Das Kammergericht Berlin hat die Revision der Staatsanwaltschaft verworfen und das Urteil des Amtsgerichts bestätigt. Es kam zu dem Schluss, dass der Besitz von bis zu 50 Gramm Cannabis durch einen Strafgefangenen in seinem Haftraum unter die Erlaubnisnorm des § 3 Abs. 2 Satz 1 Nr. 1 KCanG fällt, die eine Ahndung als Straftat oder Ordnungswidrigkeit ausschließt. Der Haftraum eines Strafgefangenen, der eine mehrjährige Freiheitsstrafe verbüßt, ist demnach als dessen gewöhnlicher Aufenthalt im Sinne des KCanG anzusehen.

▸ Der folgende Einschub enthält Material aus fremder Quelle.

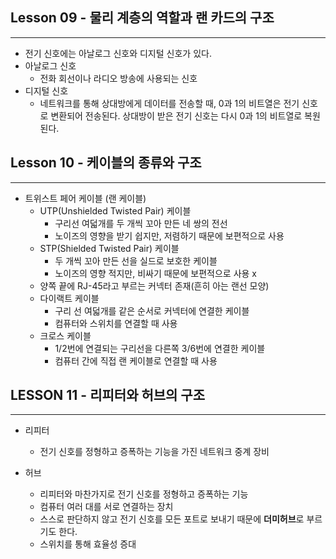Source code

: ## Lesson 09 - 물리 계층의 역할과 랜 카드의 구조

---

- 전기 신호에는 아날로그 신호와 디지털 신호가 있다.
- 아날로그 신호
  - 전화 회선이나 라디오 방송에 사용되는 신호
- 디지털 신호
  - 네트워크를 통해 상대방에게 데이터를 전송할 때, 0과 1의 비트열은 전기 신호로 변환되어 전송된다. 상대방이 받은 전기 신호는 다시 0과 1의 비트열로 복원된다.



## Lesson 10 - 케이블의 종류와 구조

---

- 트위스트 페어 케이블 (랜 케이블)
  - UTP(Unshielded Twisted Pair) 케이블
    - 구리선 여덟개를 두 개씩 꼬아 만든 네 쌍의 전선
    - 노이즈의 영향을 받기 쉽지만, 저렴하기 때문에 보편적으로 사용 
  - STP(Shielded Twisted Pair) 케이블
    - 두 개씩 꼬아 만든 선을 실드로 보호한 케이블
    - 노이즈의 영향 적지만, 비싸기 때문에 보편적으로 사용 x
  - 양쪽 끝에 RJ-45라고 부르는 커넥터 존재(흔히 아는 랜선 모양)
  - 다이랙트 케이블
    - 구리 선 여덟개를 같은 순서로 커넥터에 연결한 케이블
    - 컴퓨터와 스위치를 연결할 때 사용
  - 크로스 케이블
    - 1/2번에 연결되는 구리선을 다른쪽 3/6번에 연결한 케이블
    - 컴퓨터 간에 직접 랜 케이블로 연결할 때 사용



## LESSON 11 - 리피터와 허브의 구조

---

- 리피터

  - 전기 신호를 정형하고 증폭하는 기능을 가진 네트워크 중계 장비

- 허브

  - 리피터와 마찬가지로 전기 신호를 정형하고 증폭하는 기능
  - 컴퓨터 여러 대를 서로 연결하는 장치
  - 스스로 판단하지 않고 전기 신호를 모든 포트로 보내기 때문에 **더미허브**로 부르기도 한다.
  - 스위치를 통해 효율성 증대

  

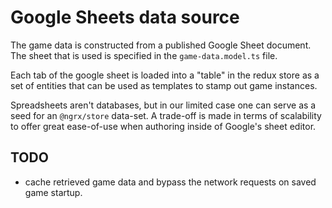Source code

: # Google Sheets data source

The game data is constructed from a published Google Sheet document. The 
sheet that is used is specified in the `game-data.model.ts` file.

Each tab of the google sheet is loaded into a "table" in the redux store as 
a set of entities that can be used as templates to stamp out game instances.

Spreadsheets aren't databases, but in our limited case one can serve as a seed 
for an `@ngrx/store` data-set.  A trade-off is made in terms of scalability to 
offer great ease-of-use when authoring inside of Google's sheet editor.

## TODO

 - cache retrieved game data and bypass the network requests on saved game startup.
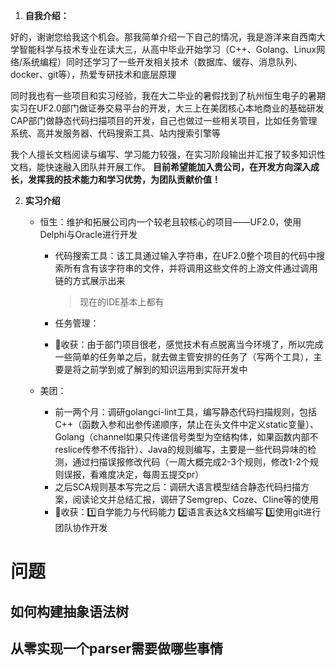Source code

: 1.  **自我介绍：**

好的，谢谢您给我这个机会。那我简单介绍一下自己的情况，我是游洋来自西南大学智能科学与技术专业在读大三，从高中毕业开始学习（C++、Golang、Linux网络/系统编程）同时还学习了一些开发相关技术（数据库、缓存、消息队列、docker、git等），热爱专研技术和底层原理

同时我也有一些项目和实习经验，我在大二毕业的暑假找到了杭州恒生电子的暑期实习在UF2.0部门做证券交易平台的开发，大三上在美团核心本地商业的基础研发CAP部门做静态代码扫描项目的开发，自己也做过一些相关项目，比如任务管理系统、高并发服务器、代码搜索工具、站内搜索引擎等

我个人擅长文档阅读与编写、学习能力较强，在实习阶段输出并汇报了较多知识性文档，能快速融入团队并开展工作。
**目前希望能加入贵公司，在开发方向深入成长，发挥我的技术能力和学习优势，为团队贡献价值！**



2. **实习介绍**
   - 恒生：维护和拓展公司内一个较老且较核心的项目——UF2.0，使用Delphi与Oracle进行开发
     - 代码搜索工具：该工具通过输入字符串，在UF2.0整个项目的代码中搜索所有含有该字符串的文件，并将调用这些文件的上游文件通过调用链的方式展示出来
     
       > 现在的IDE基本上都有
     
     - 任务管理：
     
     - 🌟收获：由于部门项目很老，感觉技术有点脱离当今环境了，所以完成一些简单的任务单之后，就去做主管安排的任务了（写两个工具），主要是将之前学到或了解到的知识运用到实际开发中
     
   - 美团：
     - 前一两个月：调研golangci-lint工具，编写静态代码扫描规则，包括C++（函数入参和出参传递顺序，禁止在头文件中定义static变量）、Golang（channel如果只传递信号类型为空结构体，如果函数内部不reslice传参不传指针）、Java的规则编写，主要是一些代码异味的检测，通过扫描误报修改代码（一周大概完成2-3个规则，修改1-2个规则误报，看难度决定，每周五提交pr）
     - 之后SCA规则基本写完之后：调研大语言模型结合静态代码扫描方案，阅读论文并总结汇报，调研了Semgrep、Coze、Cline等的使用
     - 🌟收获：1️⃣自学能力与代码能力 2️⃣语言表达&文档编写 3️⃣使用git进行团队协作开发



# 问题

## 如何构建抽象语法树



## 从零实现一个parser需要做哪些事情
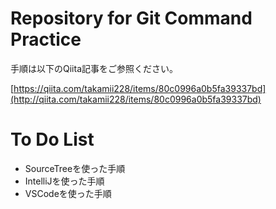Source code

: # Repository for Git Command Practice 

手順は以下のQiita記事をご参照ください。

[https://qiita.com/takamii228/items/80c0996a0b5fa39337bd](http://qiita.com/takamii228/items/80c0996a0b5fa39337bd)

# To Do List

- SourceTreeを使った手順
- IntelliJを使った手順
- VSCodeを使った手順
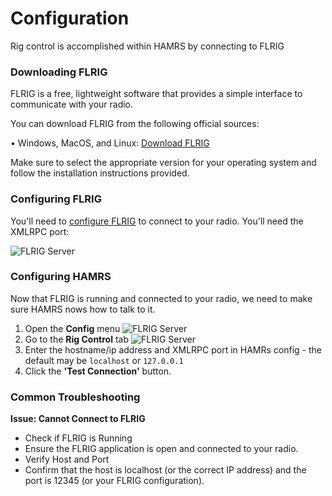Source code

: # Configuration

Rig control is accomplished within HAMRS by connecting to FLRIG

### Downloading FLRIG

FLRIG is a free, lightweight software that provides a simple interface to communicate with your radio.

You can download FLRIG from the following official sources:

• Windows, MacOS, and Linux: [Download FLRIG](http://www.w1hkj.com/files/flrig/)

Make sure to select the appropriate version for your operating system and follow the installation instructions provided.


### Configuring FLRIG

You'll need to [configure FLRIG](http://www.w1hkj.com/flrig-help/initial_setup.html) to connect to your radio.
You'll need the XMLRPC port:

![FLRIG Server](/images/rig-control/flrig-server-window.png)

### Configuring HAMRS

Now that FLRIG is running and connected to your radio, we need to make sure HAMRS nows how to talk to it.

1. Open the **Config** menu
![FLRIG Server](/images/rig-control/config-menu-item.png)
2. Go to the **Rig Control** tab
![FLRIG Server](/images/rig-control/rig-control-tab.png)
3. Enter the hostname/ip address and XMLRPC port in HAMRs config - the default may be `localhost` or `127.0.0.1`
4. Click the **'Test Connection'** button.

### Common Troubleshooting
**Issue: Cannot Connect to FLRIG**

- Check if FLRIG is Running
- Ensure the FLRIG application is open and connected to your radio.
- Verify Host and Port
- Confirm that the host is localhost (or the correct IP address) and the port is 12345 (or your FLRIG configuration).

"Gewöhnlicher Aufenthalt" im Kontext des KCanG

Das Gericht stellte fest, dass die Legaldefinition des „gewöhnlichen Aufenthalts“ in § 1 Nr. 17 KCanG explizit an die Definitionen in § 9 AO (Abgabenordnung) und § 30 Abs. 3 Satz 2 SGB I (Sozialgesetzbuch Erstes Buch) angelehnt ist. Nach der höchstrichterlichen Rechtsprechung zu diesen Normen umfasst der gewöhnliche Aufenthalt auch den unfreiwilligen Aufenthalt eines Strafgefangenen in einer Justizvollzugsanstalt bei Vollzug einer mehrjährigen Freiheitsstrafe. Entscheidend sind die tatsächlichen Verhältnisse, nicht die Freiwilligkeit des Aufenthalts. Der Gesetzgeber hat bei der Schaffung des KCanG bewusst auf diese Definitionen Bezug genommen und nicht auf § 8 Abs. 2 StPO, der einen freiwillig begründeten Gerichtsstand voraussetzt.

Gesetzeszweck und Abgrenzung zu anderen Schutzbereichen

Das Kammergericht betonte, dass der Gesetzeszweck des § 3 Abs. 2 Satz 1 Nr. 1 KCanG keine andere Auslegung rechtfertigt. Die Zielrichtung, Personen von einer Strafbarkeit auszunehmen, die Cannabispflanzen anbauen und abernten, hat im Gesetzeswortlaut keine Beschränkung auf private Räumlichkeiten gefunden. Die Erlaubnis des Besitzes von bis zu 50 Gramm Cannabis gilt unabhängig davon, ob die Person zugleich lebende Cannabispflanzen besitzt. Auch die Tatsache, dass ein Haftraum nicht vom Schutzbereich des Art. 13 GG (Wohnungsgrundrecht) erfasst ist, ändert nichts an seiner Einordnung als gewöhnlicher Aufenthalt im Sinne des KCanG.

Ausblick für Justizvollzugsanstalten

Das Urteil bedeutet nicht, dass der Besitz und Konsum von Cannabis in Justizvollzugsanstalten nun generell erlaubt ist. Die Möglichkeit, den Besitz und Konsum von Cannabis in Justizvollzugsanstalten und Maßregelvollzugseinrichtungen auf der Grundlage der jeweils geltenden Vollzugsgesetze – etwa im Wege der Allgemeinverfügung oder in der Hausordnung – generell zu untersagen und entsprechende Verstöße mit vollzuglichen Maßnahmen zu ahnden, bleibt unberührt. Wenn eine Hausordnung oder eine entsprechende interne Regelung jedoch noch keine expliziten Bestimmungen zum Cannabisbesitz und -konsum vorsieht, kann der Besitz von Cannabis im Haftraum nicht als Grundlage für disziplinarische Maßnahmen oder den Widerruf von Lockerungen herangezogen werden. Die Anstalten sind somit gefordert, ihre Hausordnungen entsprechend nachzubessern, um klare Regelungen für den Umgang mit Cannabis festzulegen.